» TASK GOAL
Line by line, print the records exactly, and keep images out of the copy.
===== GIVEN DATA =====
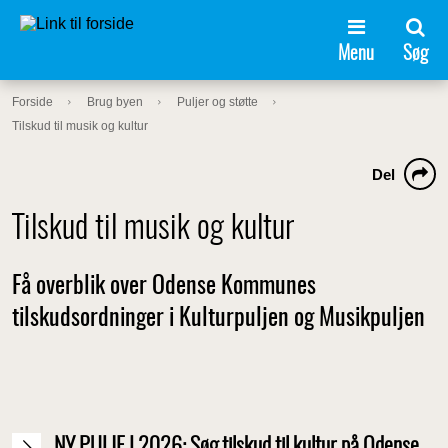
Menu
Søg
Forside
Brug byen
Puljer og støtte
Tilskud til musik og kultur
Del
Tilskud til musik og kultur
Få overblik over Odense Kommunes
tilskudsordninger i Kulturpuljen og Musikpuljen
NY PULJE I 2026: Søg tilskud til kultur på Odense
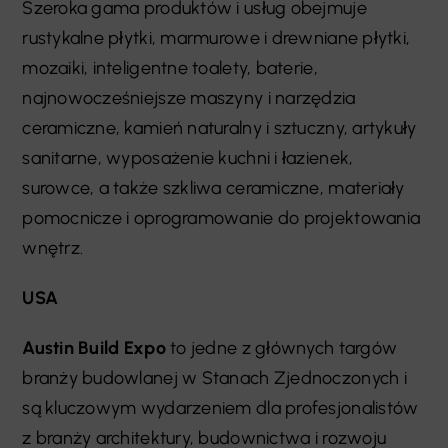
Szeroka gama produktów i usług obejmuje
rustykalne płytki, marmurowe i drewniane płytki,
mozaiki, inteligentne toalety, baterie,
najnowocześniejsze maszyny i narzędzia
ceramiczne, kamień naturalny i sztuczny, artykuły
sanitarne, wyposażenie kuchni i łazienek,
surowce, a także szkliwa ceramiczne, materiały
pomocnicze i oprogramowanie do projektowania
wnętrz.
USA
Austin
Build Expo
to jedne z głównych targów
branży budowlanej w Stanach Zjednoczonych i
są kluczowym wydarzeniem dla profesjonalistów
z branży architektury, budownictwa i rozwoju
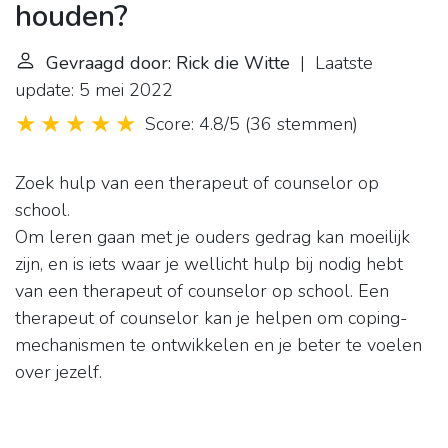
houden?
Gevraagd door: Rick die Witte
| Laatste
update: 5 mei 2022
Score: 4.8/5
(
36 stemmen
)
Zoek hulp van een therapeut of counselor op
school.
Om leren gaan met je ouders gedrag kan moeilijk
zijn, en is iets waar je wellicht hulp bij nodig hebt
van een therapeut of counselor op school. Een
therapeut of counselor kan je helpen om coping-
mechanismen te ontwikkelen en je beter te voelen
over jezelf.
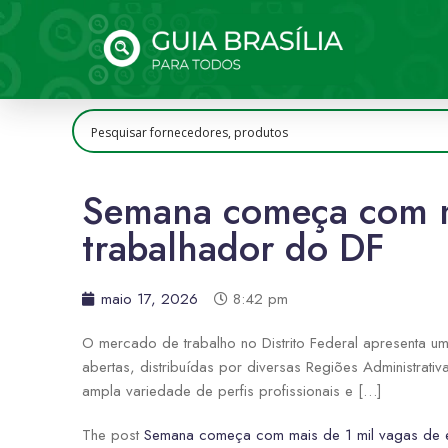
Semana começa com ma
trabalhador do DF
maio 17, 2026
8:42 pm
O mercado de trabalho no Distrito Federal apresenta 
abertas, distribuídas por diversas Regiões Administrat
ampla variedade de perfis profissionais e […]
The post
Semana começa com mais de 1 mil vagas de 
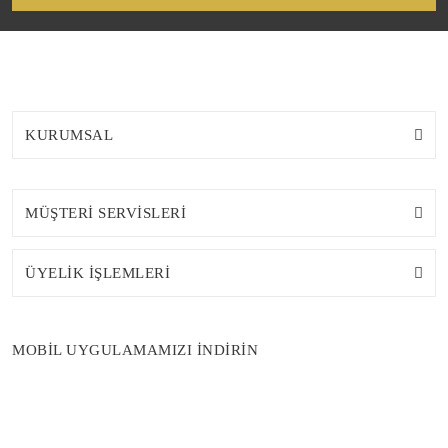
KURUMSAL
MÜŞTERİ SERVİSLERİ
ÜYELİK İŞLEMLERİ
MOBİL UYGULAMAMIZI İNDİRİN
=====
» OUTPUT OF THE EXERCISE
Menu
Søg
Forside
Brug byen
Puljer og støtte
Tilskud til musik og kultur
Del
Tilskud til musik og kultur
Få overblik over Odense Kommunes
tilskudsordninger i Kulturpuljen og Musikpuljen
NY PULJE I 2026: Søg tilskud til kultur på Odense
Szeroka gama produktów i usług obejmuje
rustykalne płytki, marmurowe i drewniane płytki,
mozaiki, inteligentne toalety, baterie,
najnowocześniejsze maszyny i narzędzia
ceramiczne, kamień naturalny i sztuczny, artykuły
sanitarne, wyposażenie kuchni i łazienek,
surowce, a także szkliwa ceramiczne, materiały
pomocnicze i oprogramowanie do projektowania
wnętrz.
USA
Austin
Build Expo
to jedne z głównych targów
branży budowlanej w Stanach Zjednoczonych i
są kluczowym wydarzeniem dla profesjonalistów
z branży architektury, budownictwa i rozwoju
houden?
Gevraagd door: Rick die Witte
| Laatste
update: 5 mei 2022
Score: 4.8/5
(
36 stemmen
)
Zoek hulp van een therapeut of counselor op
school.
Om leren gaan met je ouders gedrag kan moeilijk
zijn, en is iets waar je wellicht hulp bij nodig hebt
van een therapeut of counselor op school. Een
therapeut of counselor kan je helpen om coping-
mechanismen te ontwikkelen en je beter te voelen
over jezelf.
Semana começa com ma
trabalhador do DF
maio 17, 2026
8:42 pm
O mercado de trabalho no Distrito Federal apresenta 
abertas, distribuídas por diversas Regiões Administrat
ampla variedade de perfis profissionais e […]
The post
Semana começa com mais de 1 mil vagas de 
KURUMSAL
MÜŞTERİ SERVİSLERİ
ÜYELİK İŞLEMLERİ
MOBİL UYGULAMAMIZI İNDİRİN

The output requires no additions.